Godot Engine Exploited in GodLoader Malware Attack

A new malware campaign known as GodLoader is making waves, infecting more than 17,000 computers since June 2024. The attack takes advantage of the popular Godot Engine, an open-source game development platform. Cybercriminals are using the engine’s scripting language, GDScript, to run malicious code that deploys malware on affected systems. According to a report from Check Point, this attack is evading detection by almost all antivirus tools.

What Makes Godot Engine Vulnerable?

Godot Engine is widely used to create games for different platforms, including Windows, macOS, Linux, Android, iOS, and even consoles like PlayStation and Xbox. Its versatility makes it an attractive target for cybercriminals, as malware developed using Godot can spread across multiple systems without raising alarms.

The engine’s open-source nature has contributed to its popularity, but also makes it a prime target for malicious activity. Eli Smadja, a security expert at Check Point, pointed out that the platform’s flexibility is now being used against its users, allowing malware like GodLoader to infect a wide variety of devices.

The GodLoader Campaign: How It Works

The attackers are using Godot Engine to create custom executable files, known as .PCK files, which are often used in Godot-based games. These files are then crafted to load GodLoader, a malware tool that downloads further malicious payloads. Among the payloads are RedLine Stealer, a tool for stealing personal data, and XMRig, a cryptocurrency miner.
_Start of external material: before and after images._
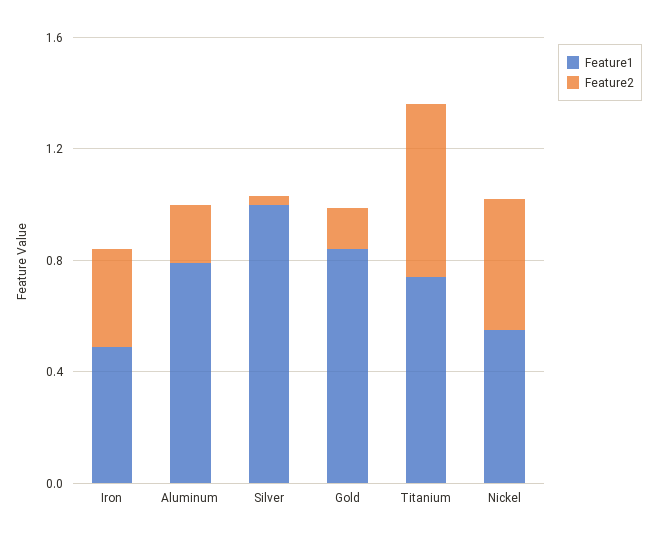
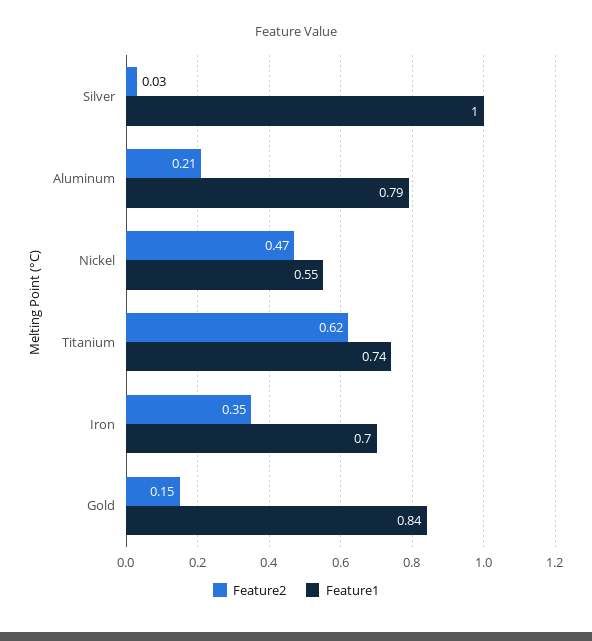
  {
    "Feature1": {
-     "Iron": 0.5,
+     "Iron": 0.7,
      "Aluminum": 0.79,
      "Silver": 1,
      "Gold": 0.84,
      "Titanium": 0.74,
      "Nickel": 0.55
    },
    "Feature2": {
      "Iron": 0.35,
      "Aluminum": 0.21,
      "Silver": 0.03,
      "Gold": 0.15,
      "Titanium": 0.62,
      "Nickel": 0.47
    }
  }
What makes this attack even more dangerous is that GodLoader is specifically designed to avoid detection. It has built-in capabilities to bypass security analysis, even in virtual environments or sandboxes. Additionally, it adds the entire *C:* drive to the exclusions list of Microsoft Defender Antivirus, making it much harder for the malware to be detected.

Using GitHub to Distribute GodLoader

The attackers are using a unique distribution method called the Stargazers Ghost Network, which operates through fake GitHub accounts. These accounts have been used to “star” malicious repositories, making them appear legitimate and trustworthy. The malware was released in four separate waves between September and October 2024, targeting developers, gamers, and general users alike.

Once a victim downloads a malicious .PCK file from one of these repositories, the GodLoader malware is executed. It then downloads the final-stage payloads from Bitbucket, which include the RedLine Stealer and XMRig.

Cross-Platform Threat

While the primary target of this campaign is Windows devices, Check Point also notes that the malware could easily be adapted to target other operating systems like macOS and Linux. This flexibility makes the malware even more dangerous, as it can affect a wider range of devices.

In some cases, the attackers have taken it a step further by tampering with legitimate Godot-built games. By obtaining the encryption key used to secure the game’s data, they can extract and modify the .PCK files, further increasing the attack’s reach.

How to Defend Against GodLoader

One way to protect against this type of attack is to use asymmetric encryption, also known as public-key cryptography, instead of symmetric encryption. This would make it much harder for attackers to tamper with game files without the proper decryption key.

In addition, users should always download software from trusted sources. The rise of malware campaigns like GodLoader highlights the importance of being cautious about the software you install, even if it comes from an open-source platform like Godot Engine.

Conclusion: A Wake-Up Call for the Gaming Industry

This attack serves as a reminder of the dangers posed by legitimate platforms being exploited for malicious purposes. As the gaming industry continues to grow, so do the risks of cyberattacks targeting both developers and players. Companies and users must adopt proactive, cross-platform security measures to stay one step ahead of increasingly sophisticated cybercriminals.